**Goal of the exercise**. Scan the material for the string "Gatos" and copy out every line in which it occurs.

**Records shown**.
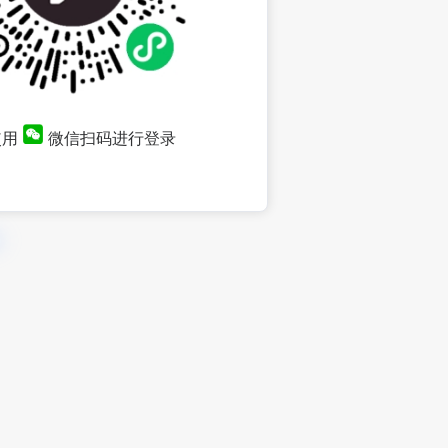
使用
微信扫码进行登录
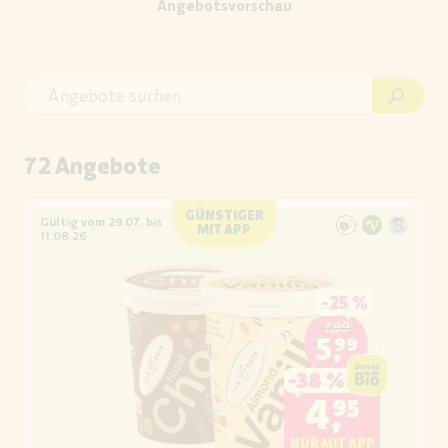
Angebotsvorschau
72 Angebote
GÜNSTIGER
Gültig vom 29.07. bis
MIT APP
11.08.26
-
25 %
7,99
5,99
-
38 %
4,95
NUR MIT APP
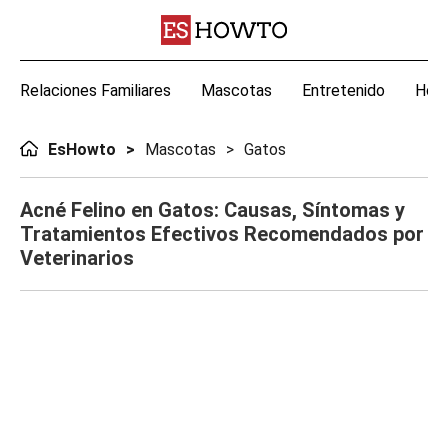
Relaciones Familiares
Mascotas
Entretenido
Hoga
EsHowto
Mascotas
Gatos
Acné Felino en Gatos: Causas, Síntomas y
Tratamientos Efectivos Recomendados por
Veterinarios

**Response**.
Gatos
Acné Felino en Gatos: Causas, Síntomas y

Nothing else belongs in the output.